They just won’t die off; last September, rumours surfaced that Twitter was considering dropping its 140-character limit. Yesterday, more fuel was added to the fire by claims that the company is considering a 10,000 character-limit.
That’s a huge margin. You will remember that Twitter already increased the limit for Direct Messages to the same 10,000 characters. So the figure is not all surprising. But then we have to remember this is just a rumour.
According to Re/code the feature, which is being tested internally with codename “Beyond 140”, will be implemented in a way that will not tamper with the current User Experience:
Tweets appear the same way they do now, displaying just 140 characters, with some kind of call to action that there is more content you can’t see. Clicking on the tweets would then expand them to reveal more content. The point of this is to keep the same look and feel for your timeline, although this design is not necessarily final, sources say.

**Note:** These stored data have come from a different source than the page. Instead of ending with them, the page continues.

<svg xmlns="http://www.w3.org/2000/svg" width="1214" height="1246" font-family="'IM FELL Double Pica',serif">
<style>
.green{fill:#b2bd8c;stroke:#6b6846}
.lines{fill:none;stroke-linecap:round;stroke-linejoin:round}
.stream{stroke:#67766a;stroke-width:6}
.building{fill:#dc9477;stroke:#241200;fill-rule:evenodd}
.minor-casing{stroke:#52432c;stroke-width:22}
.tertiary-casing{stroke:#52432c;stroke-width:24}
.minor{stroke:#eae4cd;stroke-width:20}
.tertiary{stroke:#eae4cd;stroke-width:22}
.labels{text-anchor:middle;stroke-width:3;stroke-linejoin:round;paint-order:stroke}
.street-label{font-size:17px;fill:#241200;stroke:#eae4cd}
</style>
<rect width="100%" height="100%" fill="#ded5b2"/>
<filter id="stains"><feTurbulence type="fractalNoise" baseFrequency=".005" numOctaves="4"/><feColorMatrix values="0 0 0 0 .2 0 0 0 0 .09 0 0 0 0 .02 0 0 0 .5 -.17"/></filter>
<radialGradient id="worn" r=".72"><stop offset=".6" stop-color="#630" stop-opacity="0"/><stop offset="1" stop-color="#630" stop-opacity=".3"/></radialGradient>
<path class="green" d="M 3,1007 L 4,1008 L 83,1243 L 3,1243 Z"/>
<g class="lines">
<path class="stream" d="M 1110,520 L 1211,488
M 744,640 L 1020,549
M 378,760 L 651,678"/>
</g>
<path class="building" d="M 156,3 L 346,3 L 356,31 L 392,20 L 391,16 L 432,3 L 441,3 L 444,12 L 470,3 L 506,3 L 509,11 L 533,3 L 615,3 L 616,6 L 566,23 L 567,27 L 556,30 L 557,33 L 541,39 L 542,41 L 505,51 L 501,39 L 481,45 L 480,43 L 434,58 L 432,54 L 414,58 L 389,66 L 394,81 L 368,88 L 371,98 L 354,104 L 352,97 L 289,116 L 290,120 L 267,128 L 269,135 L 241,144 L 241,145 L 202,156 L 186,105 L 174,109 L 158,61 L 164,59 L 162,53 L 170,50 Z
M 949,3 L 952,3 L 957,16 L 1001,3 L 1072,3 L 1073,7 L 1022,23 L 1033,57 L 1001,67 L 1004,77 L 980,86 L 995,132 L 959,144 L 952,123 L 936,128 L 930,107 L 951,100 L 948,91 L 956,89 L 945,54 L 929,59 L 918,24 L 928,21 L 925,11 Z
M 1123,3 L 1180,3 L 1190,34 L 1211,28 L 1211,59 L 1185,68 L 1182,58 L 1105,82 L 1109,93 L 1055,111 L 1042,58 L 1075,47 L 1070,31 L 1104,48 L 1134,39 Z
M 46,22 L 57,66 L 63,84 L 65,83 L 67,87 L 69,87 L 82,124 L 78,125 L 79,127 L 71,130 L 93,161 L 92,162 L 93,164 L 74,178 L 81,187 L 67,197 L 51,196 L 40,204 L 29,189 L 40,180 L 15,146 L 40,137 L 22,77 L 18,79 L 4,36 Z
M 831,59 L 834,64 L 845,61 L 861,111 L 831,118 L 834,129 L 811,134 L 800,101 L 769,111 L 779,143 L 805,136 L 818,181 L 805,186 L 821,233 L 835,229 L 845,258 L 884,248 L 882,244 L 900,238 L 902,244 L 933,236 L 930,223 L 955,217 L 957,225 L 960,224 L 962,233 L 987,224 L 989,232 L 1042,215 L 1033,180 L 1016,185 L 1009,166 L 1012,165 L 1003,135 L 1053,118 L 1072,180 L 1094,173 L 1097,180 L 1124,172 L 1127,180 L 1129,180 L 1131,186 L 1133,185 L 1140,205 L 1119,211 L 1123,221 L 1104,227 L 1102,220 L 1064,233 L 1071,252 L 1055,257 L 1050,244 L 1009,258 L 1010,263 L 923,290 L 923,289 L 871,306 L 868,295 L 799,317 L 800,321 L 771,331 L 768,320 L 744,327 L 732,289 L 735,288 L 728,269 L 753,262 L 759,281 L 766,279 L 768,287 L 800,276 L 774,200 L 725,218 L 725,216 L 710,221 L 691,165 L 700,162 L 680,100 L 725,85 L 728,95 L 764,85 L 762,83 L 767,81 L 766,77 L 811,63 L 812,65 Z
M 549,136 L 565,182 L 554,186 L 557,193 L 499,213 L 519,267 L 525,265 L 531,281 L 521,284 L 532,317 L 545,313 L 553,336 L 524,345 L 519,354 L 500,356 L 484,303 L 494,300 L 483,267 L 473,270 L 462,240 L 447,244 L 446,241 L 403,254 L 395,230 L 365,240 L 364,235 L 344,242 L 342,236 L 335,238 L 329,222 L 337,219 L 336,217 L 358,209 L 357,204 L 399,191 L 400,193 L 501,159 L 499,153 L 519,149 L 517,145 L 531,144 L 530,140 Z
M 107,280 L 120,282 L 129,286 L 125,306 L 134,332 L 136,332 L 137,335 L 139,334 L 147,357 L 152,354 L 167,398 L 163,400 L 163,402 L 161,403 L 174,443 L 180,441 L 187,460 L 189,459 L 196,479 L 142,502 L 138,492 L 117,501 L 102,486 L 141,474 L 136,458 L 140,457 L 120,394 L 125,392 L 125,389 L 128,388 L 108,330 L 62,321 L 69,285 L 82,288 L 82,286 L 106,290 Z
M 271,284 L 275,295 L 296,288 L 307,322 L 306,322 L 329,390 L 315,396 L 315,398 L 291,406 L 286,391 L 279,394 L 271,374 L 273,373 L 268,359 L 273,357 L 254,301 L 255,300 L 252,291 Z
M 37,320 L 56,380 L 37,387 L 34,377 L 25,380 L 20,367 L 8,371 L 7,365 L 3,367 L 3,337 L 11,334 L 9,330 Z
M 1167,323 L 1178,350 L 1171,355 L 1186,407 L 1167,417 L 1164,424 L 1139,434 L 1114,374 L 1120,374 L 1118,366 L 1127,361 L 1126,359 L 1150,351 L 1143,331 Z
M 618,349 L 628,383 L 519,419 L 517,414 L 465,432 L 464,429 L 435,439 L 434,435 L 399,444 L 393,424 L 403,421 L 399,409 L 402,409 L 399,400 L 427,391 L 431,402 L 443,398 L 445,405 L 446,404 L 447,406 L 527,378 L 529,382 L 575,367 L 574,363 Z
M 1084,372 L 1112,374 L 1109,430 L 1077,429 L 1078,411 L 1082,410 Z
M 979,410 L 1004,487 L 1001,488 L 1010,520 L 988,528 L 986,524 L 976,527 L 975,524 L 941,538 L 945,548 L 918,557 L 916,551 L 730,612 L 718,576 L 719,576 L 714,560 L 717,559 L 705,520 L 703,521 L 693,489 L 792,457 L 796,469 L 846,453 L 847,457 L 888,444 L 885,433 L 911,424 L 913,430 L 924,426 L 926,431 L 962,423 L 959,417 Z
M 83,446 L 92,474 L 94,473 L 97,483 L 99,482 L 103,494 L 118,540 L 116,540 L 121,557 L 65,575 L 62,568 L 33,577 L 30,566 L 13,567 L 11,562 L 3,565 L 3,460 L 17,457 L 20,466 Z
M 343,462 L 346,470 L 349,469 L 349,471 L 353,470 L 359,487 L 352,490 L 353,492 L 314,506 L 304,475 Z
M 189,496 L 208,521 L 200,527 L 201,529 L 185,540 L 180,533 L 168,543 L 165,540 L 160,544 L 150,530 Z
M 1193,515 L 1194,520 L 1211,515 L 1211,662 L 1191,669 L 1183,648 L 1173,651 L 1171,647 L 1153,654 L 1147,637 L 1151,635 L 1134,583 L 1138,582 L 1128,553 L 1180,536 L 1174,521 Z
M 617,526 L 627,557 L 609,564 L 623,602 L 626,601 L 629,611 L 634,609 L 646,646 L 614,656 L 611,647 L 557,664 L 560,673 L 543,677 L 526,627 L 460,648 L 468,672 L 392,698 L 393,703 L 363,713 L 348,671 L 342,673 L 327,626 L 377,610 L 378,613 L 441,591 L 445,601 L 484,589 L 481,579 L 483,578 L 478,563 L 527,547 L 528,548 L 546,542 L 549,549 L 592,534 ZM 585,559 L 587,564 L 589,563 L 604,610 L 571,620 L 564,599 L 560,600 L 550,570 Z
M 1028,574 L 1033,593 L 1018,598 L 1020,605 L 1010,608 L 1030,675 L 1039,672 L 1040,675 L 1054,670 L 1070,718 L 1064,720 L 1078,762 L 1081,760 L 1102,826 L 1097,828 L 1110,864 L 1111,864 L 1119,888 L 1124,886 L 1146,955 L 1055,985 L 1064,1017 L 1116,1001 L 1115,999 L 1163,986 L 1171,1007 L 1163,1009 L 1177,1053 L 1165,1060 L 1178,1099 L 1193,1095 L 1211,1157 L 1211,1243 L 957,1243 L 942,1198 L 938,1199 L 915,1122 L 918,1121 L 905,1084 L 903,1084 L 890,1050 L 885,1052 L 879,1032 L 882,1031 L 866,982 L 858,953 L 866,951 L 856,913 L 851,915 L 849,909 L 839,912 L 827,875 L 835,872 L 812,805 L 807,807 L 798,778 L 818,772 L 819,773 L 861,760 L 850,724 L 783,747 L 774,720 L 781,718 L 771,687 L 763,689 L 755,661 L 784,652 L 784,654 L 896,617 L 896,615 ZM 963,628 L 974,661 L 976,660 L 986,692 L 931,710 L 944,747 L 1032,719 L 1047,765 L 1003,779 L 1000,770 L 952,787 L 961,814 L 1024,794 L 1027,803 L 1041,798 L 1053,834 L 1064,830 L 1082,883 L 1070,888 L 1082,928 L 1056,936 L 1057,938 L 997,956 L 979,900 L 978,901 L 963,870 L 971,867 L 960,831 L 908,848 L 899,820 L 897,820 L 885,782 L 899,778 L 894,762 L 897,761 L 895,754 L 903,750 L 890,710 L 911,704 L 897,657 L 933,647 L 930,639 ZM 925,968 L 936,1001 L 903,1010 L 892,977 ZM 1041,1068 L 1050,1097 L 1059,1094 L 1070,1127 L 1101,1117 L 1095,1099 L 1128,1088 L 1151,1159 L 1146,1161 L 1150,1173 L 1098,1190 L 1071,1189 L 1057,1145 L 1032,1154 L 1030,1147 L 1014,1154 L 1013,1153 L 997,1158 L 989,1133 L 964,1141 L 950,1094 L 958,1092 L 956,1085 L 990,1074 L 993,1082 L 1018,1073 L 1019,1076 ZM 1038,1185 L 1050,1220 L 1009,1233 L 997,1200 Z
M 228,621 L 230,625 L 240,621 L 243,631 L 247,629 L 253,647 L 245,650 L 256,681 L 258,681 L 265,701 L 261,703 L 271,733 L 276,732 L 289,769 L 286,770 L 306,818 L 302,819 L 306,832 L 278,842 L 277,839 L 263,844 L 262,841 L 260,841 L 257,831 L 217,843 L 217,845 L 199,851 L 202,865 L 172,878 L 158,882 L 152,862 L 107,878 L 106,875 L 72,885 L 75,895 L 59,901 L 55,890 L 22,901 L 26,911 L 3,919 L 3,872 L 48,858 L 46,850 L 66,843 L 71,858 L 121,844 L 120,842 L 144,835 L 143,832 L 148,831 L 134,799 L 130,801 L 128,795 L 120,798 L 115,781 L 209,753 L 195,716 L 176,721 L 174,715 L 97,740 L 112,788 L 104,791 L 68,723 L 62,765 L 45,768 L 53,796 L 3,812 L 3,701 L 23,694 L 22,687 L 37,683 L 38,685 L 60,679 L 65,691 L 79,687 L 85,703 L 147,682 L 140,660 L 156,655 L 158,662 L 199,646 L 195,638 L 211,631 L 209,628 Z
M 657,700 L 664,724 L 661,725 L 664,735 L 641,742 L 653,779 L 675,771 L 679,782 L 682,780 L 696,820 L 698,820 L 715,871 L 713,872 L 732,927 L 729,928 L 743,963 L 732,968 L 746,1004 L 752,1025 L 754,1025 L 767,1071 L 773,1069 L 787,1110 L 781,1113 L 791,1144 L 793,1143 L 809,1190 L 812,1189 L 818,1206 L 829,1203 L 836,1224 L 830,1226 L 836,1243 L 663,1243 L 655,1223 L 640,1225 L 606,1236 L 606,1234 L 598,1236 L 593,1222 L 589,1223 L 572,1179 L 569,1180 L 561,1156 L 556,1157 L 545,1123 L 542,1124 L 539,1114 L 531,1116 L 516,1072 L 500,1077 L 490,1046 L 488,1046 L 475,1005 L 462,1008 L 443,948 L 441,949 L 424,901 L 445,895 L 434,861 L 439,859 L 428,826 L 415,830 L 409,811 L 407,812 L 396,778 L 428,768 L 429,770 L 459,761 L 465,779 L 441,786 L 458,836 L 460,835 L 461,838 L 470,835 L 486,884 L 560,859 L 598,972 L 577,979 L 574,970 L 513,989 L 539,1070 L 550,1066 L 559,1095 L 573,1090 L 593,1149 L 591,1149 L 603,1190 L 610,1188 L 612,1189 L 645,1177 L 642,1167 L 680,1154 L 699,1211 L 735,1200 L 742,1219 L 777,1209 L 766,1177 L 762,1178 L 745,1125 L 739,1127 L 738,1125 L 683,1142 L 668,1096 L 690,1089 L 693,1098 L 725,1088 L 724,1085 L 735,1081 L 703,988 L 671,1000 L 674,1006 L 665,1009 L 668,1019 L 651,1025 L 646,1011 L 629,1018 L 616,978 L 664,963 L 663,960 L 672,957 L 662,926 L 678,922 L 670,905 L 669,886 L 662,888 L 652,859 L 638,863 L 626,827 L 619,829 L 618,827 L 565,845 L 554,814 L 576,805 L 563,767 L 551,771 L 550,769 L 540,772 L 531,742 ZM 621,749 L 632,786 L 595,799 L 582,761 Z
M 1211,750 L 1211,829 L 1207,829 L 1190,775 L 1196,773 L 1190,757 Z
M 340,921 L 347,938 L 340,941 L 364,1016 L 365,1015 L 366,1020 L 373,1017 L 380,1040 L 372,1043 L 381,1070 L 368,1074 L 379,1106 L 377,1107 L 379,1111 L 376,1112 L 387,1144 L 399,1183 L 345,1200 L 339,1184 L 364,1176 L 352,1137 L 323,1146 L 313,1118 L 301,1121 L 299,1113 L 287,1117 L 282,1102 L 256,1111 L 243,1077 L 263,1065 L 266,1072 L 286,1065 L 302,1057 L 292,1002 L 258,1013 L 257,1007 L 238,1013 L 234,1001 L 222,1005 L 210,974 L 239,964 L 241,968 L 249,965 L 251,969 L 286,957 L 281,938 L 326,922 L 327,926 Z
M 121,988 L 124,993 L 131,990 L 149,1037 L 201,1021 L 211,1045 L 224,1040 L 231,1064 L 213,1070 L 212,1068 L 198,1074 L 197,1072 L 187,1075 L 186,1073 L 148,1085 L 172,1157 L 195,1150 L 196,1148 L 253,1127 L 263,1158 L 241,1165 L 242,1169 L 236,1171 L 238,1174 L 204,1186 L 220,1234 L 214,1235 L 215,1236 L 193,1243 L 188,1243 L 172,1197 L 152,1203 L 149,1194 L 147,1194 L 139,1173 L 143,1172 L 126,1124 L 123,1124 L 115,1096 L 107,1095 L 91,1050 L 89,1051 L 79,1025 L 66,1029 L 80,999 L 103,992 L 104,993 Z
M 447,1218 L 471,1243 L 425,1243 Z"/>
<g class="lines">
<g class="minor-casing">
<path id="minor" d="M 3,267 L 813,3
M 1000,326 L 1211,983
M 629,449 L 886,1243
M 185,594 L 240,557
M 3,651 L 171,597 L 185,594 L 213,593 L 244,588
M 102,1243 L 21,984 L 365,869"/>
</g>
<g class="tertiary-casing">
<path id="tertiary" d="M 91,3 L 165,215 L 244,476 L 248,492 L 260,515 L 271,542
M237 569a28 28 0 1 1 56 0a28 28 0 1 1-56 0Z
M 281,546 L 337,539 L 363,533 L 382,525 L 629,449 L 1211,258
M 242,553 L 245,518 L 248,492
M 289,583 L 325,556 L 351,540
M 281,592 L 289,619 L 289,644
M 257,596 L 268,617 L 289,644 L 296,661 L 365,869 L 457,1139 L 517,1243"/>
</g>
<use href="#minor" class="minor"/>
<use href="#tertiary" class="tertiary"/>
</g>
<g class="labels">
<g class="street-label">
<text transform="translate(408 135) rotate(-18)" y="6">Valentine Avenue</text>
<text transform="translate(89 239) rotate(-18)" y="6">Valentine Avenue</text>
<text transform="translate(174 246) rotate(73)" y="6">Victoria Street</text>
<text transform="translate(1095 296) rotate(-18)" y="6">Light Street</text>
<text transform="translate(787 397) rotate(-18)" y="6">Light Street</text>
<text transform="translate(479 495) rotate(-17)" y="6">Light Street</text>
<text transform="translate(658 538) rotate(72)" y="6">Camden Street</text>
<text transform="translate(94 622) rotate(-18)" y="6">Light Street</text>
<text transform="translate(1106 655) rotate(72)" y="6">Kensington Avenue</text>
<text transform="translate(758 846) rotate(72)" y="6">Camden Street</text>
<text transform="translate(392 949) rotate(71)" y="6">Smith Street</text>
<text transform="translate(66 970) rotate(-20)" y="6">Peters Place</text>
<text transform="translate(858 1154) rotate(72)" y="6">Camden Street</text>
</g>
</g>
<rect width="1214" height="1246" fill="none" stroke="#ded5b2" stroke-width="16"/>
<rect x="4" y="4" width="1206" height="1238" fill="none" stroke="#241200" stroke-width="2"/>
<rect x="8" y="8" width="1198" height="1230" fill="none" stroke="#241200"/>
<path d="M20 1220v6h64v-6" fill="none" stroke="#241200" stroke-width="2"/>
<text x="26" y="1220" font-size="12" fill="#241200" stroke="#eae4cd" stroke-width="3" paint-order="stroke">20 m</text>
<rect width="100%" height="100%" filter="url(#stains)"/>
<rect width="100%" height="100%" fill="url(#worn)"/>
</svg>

It would seem that Twitter wants to become some sort of full-on blogging platform. Or is at least looking for ways to help users say more in a single tweet. But there are already a number of features (official and unofficial) that achieve the desired result. As I wrote in a previous post:
Over the years, users have continued to demand for an expansion of the character limit. Twitter has responded in several interesting ways, from introducing Twitter cards, the ability to quote Tweets and, most recently, allowing unlimited characters in DMs. But for most users, these just don’t quite cut it. Users have since found workarounds using tools like twitlonger (mostly now out of fashion) and, more recently, services like OneShot which allows them send screenshots of long text to Twitter. User have also picked up the the habit of Twitterstorms, which some find annoying.
Twitter also owns external platforms like Vine and Medium that really do allow users say more with less. Twitter is doing just fine the way it is. Let’s not even talk about the huge burden it would be on Twitter’s servers, if users were uploading 10,000-character tweets every second.
Twitter CEO, Jack Dorsey, has responded to the rumours with an ironically screenshoted text (and somewhat cryptic) tweet.
— jack (@jack) January 5, 2016
Bottomline. The 140-character limit is going away alright, but there is no mention of a 10,000-character limit. Rather, Twitter is looking for creative ways to incorporate some of the unofficial ways we currently use the service to say more. That is the most probable approach. It’s the same way mentions, retweets and hashtags, were invented by users before being officially adopted by Twitter.
Forget about the 10,000 character-limit increase. It’s never happening.